Lorsqu’il se présente pour la première fois aux apôtres avec son corps glorieux, le Seigneur ressuscité sent leur agitation : « Pourquoi êtes-vous bouleversés ? Et pourquoi ces pensées qui surgissent dans votre cœur ? Voyez mes mains et mes pieds : c’est bien moi ! » (Lc 24, 38-39). Les événements que ses disciples ont vécus ces derniers jours se heurtent à ce qu’ils voient ; le scandale de la Passion pèse encore trop lourd sur leur cœur ; si celui qui est devant eux est vraiment Jésus, l’avenir est soudain grand ouvert… Les émotions sont si grandes que le Seigneur doit les ramener au présent par une question amicale : « Avez-vous ici quelque chose à manger ? » (Lc 24, 41)

Jésus revient à une scène si souvent vécue, lorsqu’ils se sont assis ensemble pour manger, et cela tire ses disciples de leur confusion. De même, s’efforcer de servir concrètement les autres et de vaquer aux occupations de la vie ordinaire avec soin et amour, en abandonnant à Dieu les problèmes qui échappent à notre contrôle, sera le moyen le plus courant d’éviter de s’empêtrer dans la confusion et de devenir de plus en plus « simples comme des colombes » (Mt 10, 16).

En lisant les Évangiles, nous pouvons nous trouver loin de la foi de ceux qui sont simples : la foi des gens qui, peut-être sans grande connaissance de la Loi de Dieu, ont accepté de bon gré le message de Jésus. Cette simple acceptation de la Parole du Seigneur peut contraster avec notre difficulté à lui faire confiance. Peut-être que la nôtre est plutôt la foi du compliqué.

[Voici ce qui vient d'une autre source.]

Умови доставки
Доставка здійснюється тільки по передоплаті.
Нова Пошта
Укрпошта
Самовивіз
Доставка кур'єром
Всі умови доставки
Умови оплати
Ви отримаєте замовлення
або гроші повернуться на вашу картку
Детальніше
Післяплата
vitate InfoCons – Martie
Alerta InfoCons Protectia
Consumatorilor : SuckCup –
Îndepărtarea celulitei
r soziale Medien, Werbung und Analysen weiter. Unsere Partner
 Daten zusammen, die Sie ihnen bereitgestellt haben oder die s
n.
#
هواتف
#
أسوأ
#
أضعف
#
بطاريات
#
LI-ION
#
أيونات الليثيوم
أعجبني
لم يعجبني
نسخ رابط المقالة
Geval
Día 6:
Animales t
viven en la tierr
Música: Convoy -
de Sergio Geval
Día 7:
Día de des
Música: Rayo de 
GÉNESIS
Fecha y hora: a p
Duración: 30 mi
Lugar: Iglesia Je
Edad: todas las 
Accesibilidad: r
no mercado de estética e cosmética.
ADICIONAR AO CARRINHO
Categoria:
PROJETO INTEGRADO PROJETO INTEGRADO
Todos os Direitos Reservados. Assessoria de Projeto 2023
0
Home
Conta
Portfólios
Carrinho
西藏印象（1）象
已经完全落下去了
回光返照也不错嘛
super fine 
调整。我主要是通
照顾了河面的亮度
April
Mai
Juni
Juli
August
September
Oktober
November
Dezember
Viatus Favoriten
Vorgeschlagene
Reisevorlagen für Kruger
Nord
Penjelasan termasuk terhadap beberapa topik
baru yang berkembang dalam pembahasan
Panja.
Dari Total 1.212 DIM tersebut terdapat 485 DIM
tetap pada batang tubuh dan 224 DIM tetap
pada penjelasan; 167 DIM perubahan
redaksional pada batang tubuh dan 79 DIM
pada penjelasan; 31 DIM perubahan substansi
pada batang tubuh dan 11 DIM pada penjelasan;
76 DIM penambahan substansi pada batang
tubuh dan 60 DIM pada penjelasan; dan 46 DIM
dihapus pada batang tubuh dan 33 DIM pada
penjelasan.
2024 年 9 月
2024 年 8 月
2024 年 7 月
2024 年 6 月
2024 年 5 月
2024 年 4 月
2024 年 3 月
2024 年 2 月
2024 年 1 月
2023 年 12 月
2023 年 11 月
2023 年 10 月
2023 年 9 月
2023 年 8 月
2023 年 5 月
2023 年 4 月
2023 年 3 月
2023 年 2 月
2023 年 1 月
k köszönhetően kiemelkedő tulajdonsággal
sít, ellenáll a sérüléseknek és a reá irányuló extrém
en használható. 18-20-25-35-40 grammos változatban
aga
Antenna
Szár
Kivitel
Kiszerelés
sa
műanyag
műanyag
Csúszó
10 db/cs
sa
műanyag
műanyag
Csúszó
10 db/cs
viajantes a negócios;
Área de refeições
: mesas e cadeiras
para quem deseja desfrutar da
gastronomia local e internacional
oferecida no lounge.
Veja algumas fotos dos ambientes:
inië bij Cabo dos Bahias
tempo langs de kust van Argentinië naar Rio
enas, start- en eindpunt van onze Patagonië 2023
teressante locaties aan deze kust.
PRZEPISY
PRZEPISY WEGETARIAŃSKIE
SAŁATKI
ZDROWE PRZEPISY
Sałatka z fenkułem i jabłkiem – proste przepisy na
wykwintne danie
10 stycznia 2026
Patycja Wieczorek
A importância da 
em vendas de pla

Pourtant, Dieu ne cesse de nous inviter à chaque instant à retrouver cette harmonie perdue, cette simplicité qui est « comme le sel de la perfection » [8]. Nous avons besoin de voir clairement le chemin du retour à la maison, au paradis. Par la voie de la simplicité, nous nous élèverons au-dessus des problèmes avec la légèreté qui vient de l’amour : portés par la grâce, nous pourrons contempler la réalité avec les yeux de Dieu.


[1]. Saint Augustin, Sermon, 85, 5.6.

[2]. Cf. Qo 6,12, Mt 6, 25-34.

[3]. Missel romain, Vendredi Saint, Prière universelle.

[4]. Card. Joseph Ratzinger, Chemin de Croix, 2005, 1ère station.

[5]. Saint Josémaria, Chemin, n° 91.

[6]. Cf. Cahiers 3, p. 149 (AGPO, bibliothèque, P07).

[7]. Saint Josémaria, Chemin, n° 253.

[8]. Saint Josémaria, Chemin, n° 305.